As UCSB faces enormous budget cuts, small classrooms are crammed with students, fewer classes are offered, fewer professors are hired and students are crammed three to a room in the dorms. All the while, the Long Range Development Plan calls for the addition of over 5,000 more students to the university over the next 20 years. If the university is facilitating the supply of tenants – the same tenants’ landlords take advantage of – then shouldn’t they be responsible in some manner for allowing this circus to continue?

Quock thinks so. “The university has the responsibility to mitigate the effects of their increased enrollment. They need to build housing faster and more of it, and it has space to do that [specifically the land north of the San Clemente Graduate Housing and along the coast by Devereux], and these projects need to happen.” Lt. Olmstead of the I.V. Foot Patrol echoed Quock’s concerns. “I.V. is just about maxed out. We’ve got close to 18,000 people living in a half square-mile. “You’ve got to think about it from a security level – what happens when you add 5,000 more students?” Considering the university’s continued concern over UCSB’s “party school” reputation, it seems ironic that they want to bring in more potential partiers. But lets be realistic: 5,000 more students brings in a lot more money to the school.

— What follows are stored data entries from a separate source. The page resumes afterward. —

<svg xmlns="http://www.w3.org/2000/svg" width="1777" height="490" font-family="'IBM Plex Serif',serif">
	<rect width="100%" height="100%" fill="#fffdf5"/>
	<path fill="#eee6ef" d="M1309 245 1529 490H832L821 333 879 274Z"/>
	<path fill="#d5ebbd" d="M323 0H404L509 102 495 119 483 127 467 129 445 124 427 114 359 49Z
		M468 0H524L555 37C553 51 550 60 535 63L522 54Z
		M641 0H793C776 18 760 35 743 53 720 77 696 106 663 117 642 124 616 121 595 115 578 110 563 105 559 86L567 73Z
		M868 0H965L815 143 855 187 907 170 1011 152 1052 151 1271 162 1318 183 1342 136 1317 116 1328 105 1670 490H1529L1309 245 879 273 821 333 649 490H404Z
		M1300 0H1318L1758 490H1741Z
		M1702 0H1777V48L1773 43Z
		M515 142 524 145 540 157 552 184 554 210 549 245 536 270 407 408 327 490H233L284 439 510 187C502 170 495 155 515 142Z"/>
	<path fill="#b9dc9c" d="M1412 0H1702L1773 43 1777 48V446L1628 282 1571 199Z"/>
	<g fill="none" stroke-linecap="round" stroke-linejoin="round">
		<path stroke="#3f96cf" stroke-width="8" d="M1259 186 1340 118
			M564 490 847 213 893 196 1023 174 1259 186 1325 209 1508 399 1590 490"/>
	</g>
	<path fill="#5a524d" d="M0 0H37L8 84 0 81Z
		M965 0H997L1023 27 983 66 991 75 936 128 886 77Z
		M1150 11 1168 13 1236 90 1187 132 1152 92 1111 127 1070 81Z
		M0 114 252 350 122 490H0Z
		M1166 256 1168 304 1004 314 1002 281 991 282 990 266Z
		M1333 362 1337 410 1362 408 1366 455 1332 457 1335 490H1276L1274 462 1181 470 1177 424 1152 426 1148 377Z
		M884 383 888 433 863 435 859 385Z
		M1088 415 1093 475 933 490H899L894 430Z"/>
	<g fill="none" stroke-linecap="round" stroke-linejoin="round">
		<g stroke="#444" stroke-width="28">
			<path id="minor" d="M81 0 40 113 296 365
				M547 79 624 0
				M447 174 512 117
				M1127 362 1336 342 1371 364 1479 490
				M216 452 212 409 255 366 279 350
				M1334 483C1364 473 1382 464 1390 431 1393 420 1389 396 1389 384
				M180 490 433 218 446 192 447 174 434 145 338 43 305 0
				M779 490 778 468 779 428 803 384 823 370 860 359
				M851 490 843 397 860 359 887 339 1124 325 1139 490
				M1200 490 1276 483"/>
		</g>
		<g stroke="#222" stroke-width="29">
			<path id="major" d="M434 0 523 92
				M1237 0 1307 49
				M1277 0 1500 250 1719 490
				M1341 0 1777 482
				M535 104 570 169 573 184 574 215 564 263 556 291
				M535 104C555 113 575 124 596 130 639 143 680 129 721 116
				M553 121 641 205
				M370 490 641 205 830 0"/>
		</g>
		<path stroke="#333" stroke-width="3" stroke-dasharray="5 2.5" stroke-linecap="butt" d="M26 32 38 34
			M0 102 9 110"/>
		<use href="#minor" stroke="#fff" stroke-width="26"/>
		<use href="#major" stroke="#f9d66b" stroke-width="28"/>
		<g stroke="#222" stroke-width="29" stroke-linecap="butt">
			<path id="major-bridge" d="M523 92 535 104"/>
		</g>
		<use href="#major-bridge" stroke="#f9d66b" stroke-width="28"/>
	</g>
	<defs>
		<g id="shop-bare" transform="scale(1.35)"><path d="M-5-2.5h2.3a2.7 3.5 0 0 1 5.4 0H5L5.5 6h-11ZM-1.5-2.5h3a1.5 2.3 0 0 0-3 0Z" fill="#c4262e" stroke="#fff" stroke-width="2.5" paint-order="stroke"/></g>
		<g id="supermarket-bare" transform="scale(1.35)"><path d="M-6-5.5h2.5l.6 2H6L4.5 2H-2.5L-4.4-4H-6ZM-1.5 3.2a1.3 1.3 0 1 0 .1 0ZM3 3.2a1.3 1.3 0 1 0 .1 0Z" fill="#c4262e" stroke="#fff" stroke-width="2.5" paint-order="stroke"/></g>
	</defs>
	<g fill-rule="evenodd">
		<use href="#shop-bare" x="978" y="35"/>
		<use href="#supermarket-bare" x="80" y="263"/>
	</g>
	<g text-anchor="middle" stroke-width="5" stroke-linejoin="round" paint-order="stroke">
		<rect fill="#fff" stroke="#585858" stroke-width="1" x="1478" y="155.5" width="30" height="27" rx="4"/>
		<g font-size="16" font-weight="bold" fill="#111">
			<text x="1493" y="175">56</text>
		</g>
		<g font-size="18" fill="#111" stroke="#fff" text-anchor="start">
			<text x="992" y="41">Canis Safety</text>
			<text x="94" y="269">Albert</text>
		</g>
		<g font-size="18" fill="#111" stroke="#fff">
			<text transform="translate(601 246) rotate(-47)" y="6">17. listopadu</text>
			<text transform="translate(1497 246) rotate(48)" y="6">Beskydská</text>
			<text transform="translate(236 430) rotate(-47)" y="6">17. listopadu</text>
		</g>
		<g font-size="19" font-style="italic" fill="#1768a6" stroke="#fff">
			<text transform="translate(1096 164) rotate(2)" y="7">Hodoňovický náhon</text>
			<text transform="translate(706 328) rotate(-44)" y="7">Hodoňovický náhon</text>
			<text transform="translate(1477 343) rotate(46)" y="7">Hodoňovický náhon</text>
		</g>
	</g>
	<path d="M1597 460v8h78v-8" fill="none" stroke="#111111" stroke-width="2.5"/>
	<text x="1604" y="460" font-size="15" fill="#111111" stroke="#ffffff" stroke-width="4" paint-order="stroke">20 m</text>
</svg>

Perhaps even enough to one day build another $10 million archway. So why not build more affordable, university-owned housing?

In the mean time, real solutions are slim. While it might not be an attractive option, you could venture out of Isla Vista and live in Goleta or Santa Barbara to find nicer landlords and cheaper rent. However, if you really want to stay, you should at least do some research and discover that not all landlords in I.V. are that bad after all. Nina Garovillo, a second-year psychology major, loves her landlords, Anne Sanders and Gerry Winant, whom she describes as parent-like in their treatment of her and her roommates. “Over the holidays they came by and gave us all See’s Candies. It was too sweet. What other landlord would ever do that? They definitely care for us, and that’s nice to know,” says Garovillo. Her case may be the exception, not the rule, but it’s comforting to know there are a few good fish out there in the cesspool that is I.V.

With summer just around the corner, most students will be ending their leases and moving out, paving the way for the joys of security-deposit collecting. Patch up those holes in the wall with toothpaste, sharpie in the burn marks in your carpet, take pictures and hope for the best, because unless you’re an abnormally clean person, you’re sure to be in for a surprise when that check comes back your way. And if you’re planning on spending hundreds of dollars on carpet cleaning and a new paint job, don’t. Take that money and enjoy yourselves, because if your landlord is anything like most of them, you’ll be charged for all that regardless of your efforts. Why waste your time fixing a run-down apartment filled with cancer-causing chemicals when you could be out enjoying spring? Besides, who even remembers paying their security deposit? That was ages ago.